- Dołączył(a)
- 21 Czerwiec 2023
- Postów
- 4
Dziękuję za dobre słowo...tak mi tego ostatnio brak....ciągle słyszę żebym wzięła sie w garść,że nie ja jedna. Szwagier,który jest bezdzietny, ostatnio jak u Nas był stwierdził,że jestem za nerwowa i ze do dziecka to trzeba spokojnie.Co za kretyn... To chyba on nie nadaje się na partnera.
To, że nie wytrzymujesz nie ma nic wspólnego z tym, jaką jesteś matką. Wszystko wytrzyma tylko robot, a jesteś człowiekiem, tak?
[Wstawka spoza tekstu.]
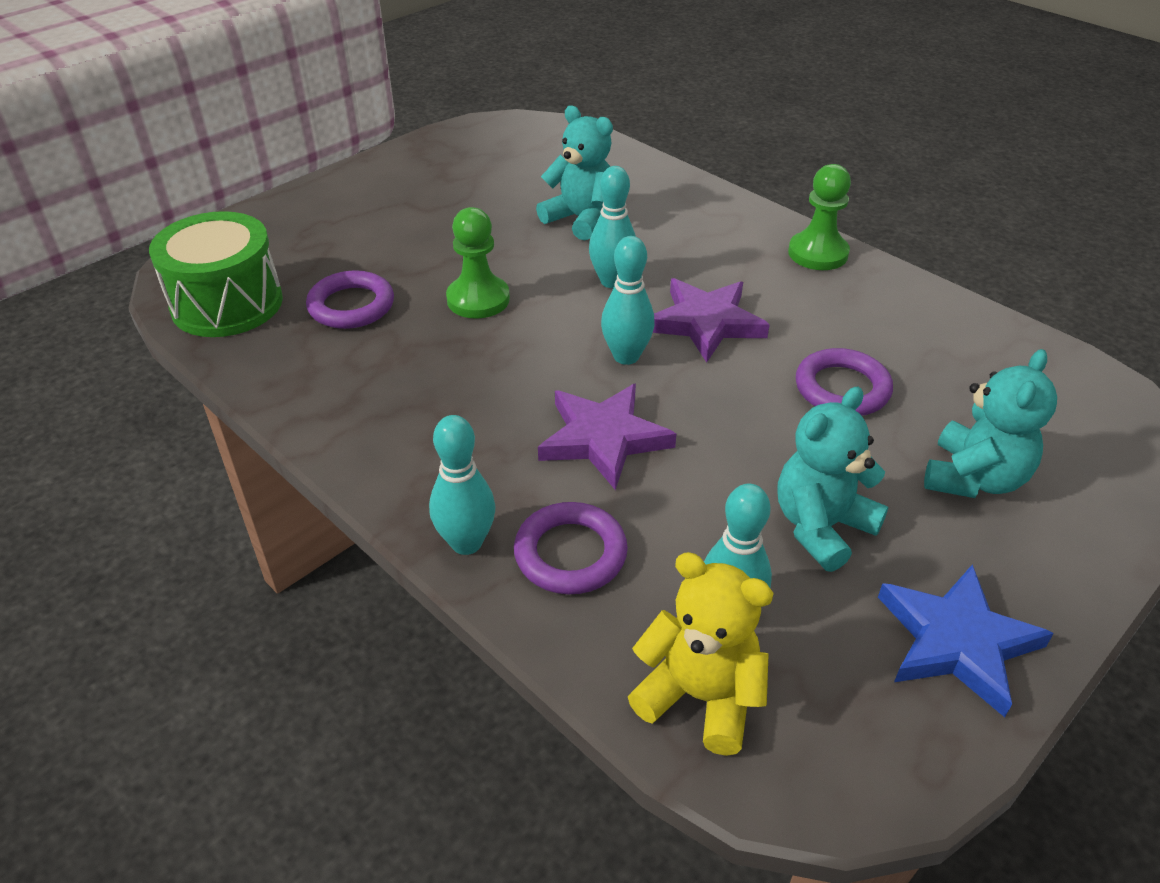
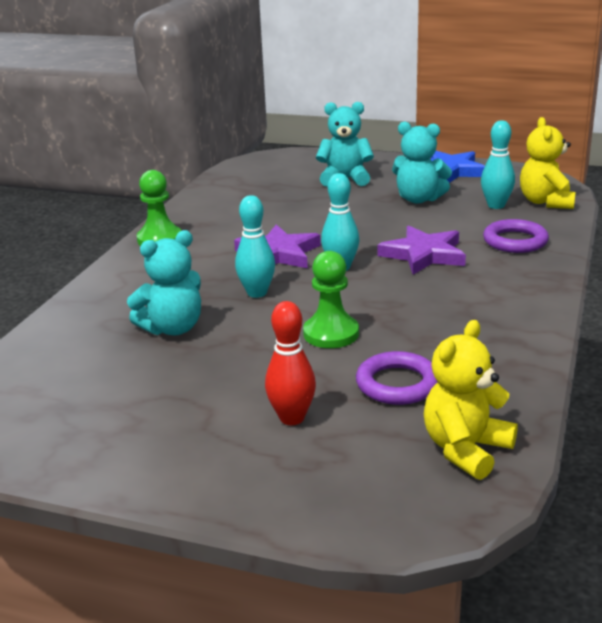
camera: 115 degrees left, 15 degrees down
green drum [149,211,283,337] -> yellow teddy bear [424,320,518,480]
turquoise bowling pin [429,415,496,555] -> none
turquoise teddy bear [536,106,613,241] -> turquoise teddy bear turned 135 degrees counterclockwise [127,230,201,335]
purple ring [796,348,893,416] -> none
none -> red bowling pin [265,301,316,425]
Tobie też poradziłabym rozejrzeć się za pomocą domową albo nianią. I oczywiście niech tatuś za to płaci, w końcu to nic takiego, więc może sypnąć groszem. Trzymaj się
Łatwo sie mowi z pozycji człowieka wyspanego,najedzonego,ktorego głownym i jedynym zmartwieniem jest praca.
Chcialam zatrudnic nianię na wypadek choroby dziecka i innych dodatkowych sytuacji,ale moj partner nie chce bo pracuje w domu i nie chce żeby mu baba po mieszkaniu chodziła.Zmieni zdanie jak zacznie sie wrzesien i choroby żłobkowe....Ja mam tylko 60 dni opieki. Same wiecie ze to niewiele.
Ciężki z niego człowiek...to tez mnie przytłacza.